Un agent se libère. Le type lui cède le passage avec un smile fendu jusqu’à sa calvitie, auquel elle répond avant de se retourner brusquement et de procéder, efficace tout de même. Elle argumente avec l’agent : ça fonctionne tout autant. Finalement, elle a peut-être une excellente raison, qui sait ?
Ouais, elle est fantasse ! observe Isa alors que déjà ses bagages sont soupesés et partent vers l’entrepôt ou la soute de l’airbus avec leur tag autocollant sur lequel les lettres CDG ressortent, puis elle s’évanouit dans la foule du pas alerte des gens qui sont toujours en retard à un rendez-vous, le maintien mondain mais avec une courte robe d’été qui l’affuble vaguement d’un air bohème. J’aurais déjà dû déceler (déduire entrevoir) le paradoxe à son allure seule.

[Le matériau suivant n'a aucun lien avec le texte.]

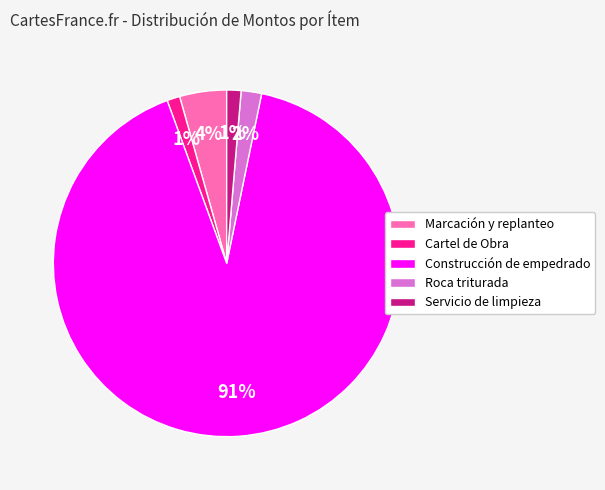

Is it true that Marcación y replanteo is 4% of the pie?

True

Je m’en fous : j’ai bien assez de mon angoisse qui croît à mesure que l'heure passe. Un équipage passe, affairé, fendant la foule et traînant leurs bagages comme des caniches tranquilles et bien dressés. Le commandant grisonnant, avec ses gallons et sa casquettes, le copilote, un jeune noir, cheveux cours aussi, et une hôtesse, ses cheveux châtains remontés en chignon et un béret coquettement incliné, retenu par des bobépines. Tous en bleu marine. Je suis reconnaissant qu’il existe des personnes plus straights que d’autres et que ça soit eux finalement qui pilotent les avions plutôt que mes chums ou moi.